Мы увидим героиню в разные периоды жизни, и в каждый момент ее голос будет звучать иначе. Некоторым образом автор воссоздает здесь механизм зарождения собственного писательского голоса, набирающего силу и глубину. Люси, отказываясь от штампов и привычного взгляда на мир, учится называть происходящее с ней все более точными и емкими словами. И именно через акты проговаривания, а затем и письма героиня обретает себя. Страут намеренно не ставит героиню в ситуацию одиночества. С одной стороны, это показывает влияние социальных норм и правил на человека, с другой же ‒ преодолимость условностей и ограничений.

Люси Бартон учится выражать боль и недоумение, расставлять приоритеты, выбирать собственный жизненный путь, не испытывая угрызений совести, находя маленькие радости в повседневности. Из девушки, выросшей в удушливой атмосфере маленького городка и стремящейся сбежать прежде всего от себя, героиня превращается в умную состоявшуюся женщину. Трансформация Люси Бартон и ее право называть себя, выходить на первый план вырастают не из любви и нежности, которых героиня не получила в детстве. Это требовательная безжалостность художника, отсекающего все лишнее, чтобы творить:

Джереми сказал, что я должна быть безжалостной, чтобы стать писателем. И я думаю о том, как не навещала брата и сестру, и родителей, потому что всегда работала над какой-нибудь книгой и всегда не хватало времени. (Но я и не хотела туда ехать.) Времени всегда не хватало. А позже я поняла, что если не расторгну этот брак, то не напишу другую книгу – не напишу так, как мне хочется.

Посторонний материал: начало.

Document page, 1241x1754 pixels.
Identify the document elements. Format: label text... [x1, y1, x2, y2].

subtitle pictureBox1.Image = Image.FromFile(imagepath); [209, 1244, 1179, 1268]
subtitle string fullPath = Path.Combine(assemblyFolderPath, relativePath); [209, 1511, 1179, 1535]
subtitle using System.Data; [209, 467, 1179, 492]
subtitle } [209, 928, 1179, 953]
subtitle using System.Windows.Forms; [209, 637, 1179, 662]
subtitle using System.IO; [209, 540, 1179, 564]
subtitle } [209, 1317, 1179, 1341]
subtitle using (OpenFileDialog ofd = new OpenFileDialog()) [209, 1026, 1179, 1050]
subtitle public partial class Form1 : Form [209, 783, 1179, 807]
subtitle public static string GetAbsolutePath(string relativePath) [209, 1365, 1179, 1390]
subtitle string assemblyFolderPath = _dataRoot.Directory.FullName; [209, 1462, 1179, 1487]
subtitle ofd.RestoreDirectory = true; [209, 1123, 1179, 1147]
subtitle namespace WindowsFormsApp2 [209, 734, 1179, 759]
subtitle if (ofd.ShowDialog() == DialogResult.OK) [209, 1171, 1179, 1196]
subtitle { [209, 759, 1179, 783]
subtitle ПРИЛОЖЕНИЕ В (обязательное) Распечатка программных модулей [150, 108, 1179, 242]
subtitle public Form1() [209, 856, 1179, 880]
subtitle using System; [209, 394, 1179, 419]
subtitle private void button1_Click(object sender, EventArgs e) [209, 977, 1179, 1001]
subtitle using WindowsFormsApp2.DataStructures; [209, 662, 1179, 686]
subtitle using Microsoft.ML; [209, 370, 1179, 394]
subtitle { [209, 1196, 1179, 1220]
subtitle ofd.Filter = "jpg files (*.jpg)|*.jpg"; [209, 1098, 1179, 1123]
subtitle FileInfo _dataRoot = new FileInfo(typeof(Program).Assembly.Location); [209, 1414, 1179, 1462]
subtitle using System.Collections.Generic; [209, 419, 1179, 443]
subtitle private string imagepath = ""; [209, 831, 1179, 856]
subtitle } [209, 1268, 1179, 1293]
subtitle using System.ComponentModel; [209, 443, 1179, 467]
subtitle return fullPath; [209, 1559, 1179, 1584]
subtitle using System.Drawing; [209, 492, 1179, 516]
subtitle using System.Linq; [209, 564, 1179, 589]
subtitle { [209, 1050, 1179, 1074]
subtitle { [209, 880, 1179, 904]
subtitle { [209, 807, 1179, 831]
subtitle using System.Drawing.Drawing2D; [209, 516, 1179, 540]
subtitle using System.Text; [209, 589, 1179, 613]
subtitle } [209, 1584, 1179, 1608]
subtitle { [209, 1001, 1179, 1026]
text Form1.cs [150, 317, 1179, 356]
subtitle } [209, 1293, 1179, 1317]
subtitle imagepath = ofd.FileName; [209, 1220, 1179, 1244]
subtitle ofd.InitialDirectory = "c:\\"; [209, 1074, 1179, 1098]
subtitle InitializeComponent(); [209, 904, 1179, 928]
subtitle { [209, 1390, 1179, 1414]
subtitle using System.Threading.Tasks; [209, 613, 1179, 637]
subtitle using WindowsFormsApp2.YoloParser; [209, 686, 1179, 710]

На самом деле безжалостность, как мне кажется, начинается с того, что хватаешь себя за шиворот и говоришь: это я, и я не поеду туда, куда не хочется – в Эмгаш, Иллинойс. И я не стану продолжать этот брак, раз мне этого не хочется. Я схвачу себя за шиворот и заставлю идти вперед по жизни – слепая, как летучая мышь, – но только вперед! Думаю, это и есть безжалостность.